In Unity’s job system, you write jobs as structs like this:
struct MyJob : IJob {
public void Execute() {
// your code here
}
}
One of the restrictions of Unity’s job system is that these job structs must be entirely unmanaged, meaning that you many not put any managed data on such structs (e.g. no fields of class type). This is unfortunate, because sometimes you really want to have access to managed data in a job.
There are good reasons not to access managed data in jobs: Unity’s job debugger cannot reason about what data you might access when you go through a managed object. It is hence entirely on you to ensure that there are no data races.

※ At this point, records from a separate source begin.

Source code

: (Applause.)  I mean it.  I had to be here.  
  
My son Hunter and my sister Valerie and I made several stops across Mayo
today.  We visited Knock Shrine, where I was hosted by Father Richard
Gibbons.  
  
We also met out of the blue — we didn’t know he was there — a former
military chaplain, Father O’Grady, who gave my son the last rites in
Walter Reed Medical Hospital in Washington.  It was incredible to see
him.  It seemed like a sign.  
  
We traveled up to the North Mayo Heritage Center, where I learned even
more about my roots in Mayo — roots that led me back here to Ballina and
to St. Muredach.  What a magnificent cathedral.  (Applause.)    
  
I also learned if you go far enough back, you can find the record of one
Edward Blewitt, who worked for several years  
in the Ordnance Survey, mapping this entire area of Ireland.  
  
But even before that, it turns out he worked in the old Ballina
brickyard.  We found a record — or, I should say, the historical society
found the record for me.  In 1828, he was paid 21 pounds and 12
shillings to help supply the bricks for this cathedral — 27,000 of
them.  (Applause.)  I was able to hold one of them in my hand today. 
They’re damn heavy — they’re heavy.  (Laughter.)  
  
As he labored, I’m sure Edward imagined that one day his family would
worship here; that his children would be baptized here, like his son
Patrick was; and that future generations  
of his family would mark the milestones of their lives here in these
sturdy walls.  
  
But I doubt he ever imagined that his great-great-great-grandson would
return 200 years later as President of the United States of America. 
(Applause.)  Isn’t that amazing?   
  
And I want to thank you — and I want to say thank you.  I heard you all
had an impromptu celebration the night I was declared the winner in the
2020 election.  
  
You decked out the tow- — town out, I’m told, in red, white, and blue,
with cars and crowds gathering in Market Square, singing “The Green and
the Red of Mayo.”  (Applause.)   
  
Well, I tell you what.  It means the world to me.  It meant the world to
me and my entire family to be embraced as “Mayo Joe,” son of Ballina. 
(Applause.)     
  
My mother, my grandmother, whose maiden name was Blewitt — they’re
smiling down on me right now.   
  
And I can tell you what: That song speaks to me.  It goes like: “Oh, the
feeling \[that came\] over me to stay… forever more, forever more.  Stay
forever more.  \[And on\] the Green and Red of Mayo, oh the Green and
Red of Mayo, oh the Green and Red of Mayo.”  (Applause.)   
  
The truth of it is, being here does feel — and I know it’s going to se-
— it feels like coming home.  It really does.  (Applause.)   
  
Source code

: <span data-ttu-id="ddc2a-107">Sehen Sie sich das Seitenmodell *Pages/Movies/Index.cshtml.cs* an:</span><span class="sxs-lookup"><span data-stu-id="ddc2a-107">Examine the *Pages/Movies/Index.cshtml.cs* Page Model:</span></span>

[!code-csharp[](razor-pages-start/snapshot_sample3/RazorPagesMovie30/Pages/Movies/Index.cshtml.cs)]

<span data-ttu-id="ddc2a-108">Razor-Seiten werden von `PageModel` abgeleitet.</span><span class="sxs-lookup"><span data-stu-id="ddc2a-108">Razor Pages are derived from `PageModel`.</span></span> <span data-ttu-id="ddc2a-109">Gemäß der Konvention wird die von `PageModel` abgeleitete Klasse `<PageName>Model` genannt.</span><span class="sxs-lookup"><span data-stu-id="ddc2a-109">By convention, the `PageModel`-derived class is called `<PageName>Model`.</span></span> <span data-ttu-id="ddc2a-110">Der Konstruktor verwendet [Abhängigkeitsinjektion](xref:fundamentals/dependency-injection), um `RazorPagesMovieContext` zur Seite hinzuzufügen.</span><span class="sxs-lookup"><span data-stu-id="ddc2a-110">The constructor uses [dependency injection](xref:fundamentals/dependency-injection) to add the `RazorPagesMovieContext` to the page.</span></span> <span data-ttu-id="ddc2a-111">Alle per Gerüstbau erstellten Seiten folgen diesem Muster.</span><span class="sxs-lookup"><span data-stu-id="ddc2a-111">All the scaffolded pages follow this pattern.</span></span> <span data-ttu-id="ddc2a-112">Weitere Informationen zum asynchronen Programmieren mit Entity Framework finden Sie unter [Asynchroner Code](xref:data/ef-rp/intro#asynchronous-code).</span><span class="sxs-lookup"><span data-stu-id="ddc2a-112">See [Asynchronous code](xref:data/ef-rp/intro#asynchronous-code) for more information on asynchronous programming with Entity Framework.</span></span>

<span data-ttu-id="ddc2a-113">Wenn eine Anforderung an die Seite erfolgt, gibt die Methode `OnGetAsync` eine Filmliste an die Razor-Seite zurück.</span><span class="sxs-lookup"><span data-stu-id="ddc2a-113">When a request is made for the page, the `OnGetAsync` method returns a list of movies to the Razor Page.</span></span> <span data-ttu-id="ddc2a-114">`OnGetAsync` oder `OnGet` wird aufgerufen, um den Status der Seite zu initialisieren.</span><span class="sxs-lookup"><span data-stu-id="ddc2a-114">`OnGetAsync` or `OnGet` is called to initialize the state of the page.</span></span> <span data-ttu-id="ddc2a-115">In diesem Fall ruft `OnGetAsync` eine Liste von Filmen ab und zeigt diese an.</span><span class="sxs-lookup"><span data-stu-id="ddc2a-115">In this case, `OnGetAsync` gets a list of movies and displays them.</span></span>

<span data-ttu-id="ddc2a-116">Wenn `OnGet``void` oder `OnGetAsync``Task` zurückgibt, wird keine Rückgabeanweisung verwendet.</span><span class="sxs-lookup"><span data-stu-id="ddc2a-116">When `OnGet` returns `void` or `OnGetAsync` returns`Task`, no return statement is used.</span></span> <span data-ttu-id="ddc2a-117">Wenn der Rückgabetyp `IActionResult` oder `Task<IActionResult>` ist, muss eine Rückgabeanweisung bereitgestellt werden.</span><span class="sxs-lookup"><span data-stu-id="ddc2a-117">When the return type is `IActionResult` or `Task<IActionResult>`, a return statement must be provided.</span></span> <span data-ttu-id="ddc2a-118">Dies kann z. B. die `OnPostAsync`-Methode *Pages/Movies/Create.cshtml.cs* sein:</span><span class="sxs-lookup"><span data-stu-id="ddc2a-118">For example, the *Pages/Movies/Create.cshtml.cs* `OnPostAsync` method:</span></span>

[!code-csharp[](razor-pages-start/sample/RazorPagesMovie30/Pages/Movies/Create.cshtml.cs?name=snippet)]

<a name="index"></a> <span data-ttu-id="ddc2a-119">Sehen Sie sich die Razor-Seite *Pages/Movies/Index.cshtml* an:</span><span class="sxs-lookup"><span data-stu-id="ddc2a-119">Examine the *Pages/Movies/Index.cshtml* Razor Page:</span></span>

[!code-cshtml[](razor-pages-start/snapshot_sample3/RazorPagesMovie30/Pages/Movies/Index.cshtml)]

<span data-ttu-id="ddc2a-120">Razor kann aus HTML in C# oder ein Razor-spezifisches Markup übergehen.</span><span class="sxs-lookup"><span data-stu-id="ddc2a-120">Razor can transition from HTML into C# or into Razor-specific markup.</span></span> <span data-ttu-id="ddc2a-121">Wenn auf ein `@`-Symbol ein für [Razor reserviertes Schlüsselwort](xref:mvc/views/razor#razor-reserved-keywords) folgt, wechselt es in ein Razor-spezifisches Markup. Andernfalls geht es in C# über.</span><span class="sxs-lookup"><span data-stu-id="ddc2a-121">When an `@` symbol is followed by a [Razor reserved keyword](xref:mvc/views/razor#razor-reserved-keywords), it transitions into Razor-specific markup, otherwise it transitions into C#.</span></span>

There is an escape hatch to get managed data into a job: GCHandle. A GCHandle is an unmanaged struct that contains a reference to arbitrary managed data (in a way that the garbage collector is aware of it). You can use it like this:
struct MyJob : IJob {
public GCHandle MyHandle;
public void Execute() {
MyClassType obj = (MyClassType)MyHandle.Target;
}
}
This obviously only works when MyJob does not have the [BurstCompile] attribute on it, because otherwise Burst will complain because it cannot compile code that references managed data like this.
To schedule such a job, you have to first allocate a GCHandle and later free it (when you no longer need it):
GCHandle unmanagedHandle = GCHandle.Alloc(myObject);
// schedule job and wait for the job to finish
// free handle again so the object isn't kept alive indefinitely
unmanagedHandle.Free();
Some words of caution:
- I would not suggest that you use this excessively. Allocating a
GCHandleis presumably not free, and most runtimes likely assume that you have a fewGCHandles, not millions. - Do not get into the habit of writing regular GC-allocation-happy code in jobs. Allocating GC-visible memory on Unity’s runtimes takes a lock and doing this on multiple threads in parallel will just lead to contention. (Ideally you don’t allocate at all, obviously.)
- Use this when you absolutely need to, or while you are migrating to a completely unmanaged setup.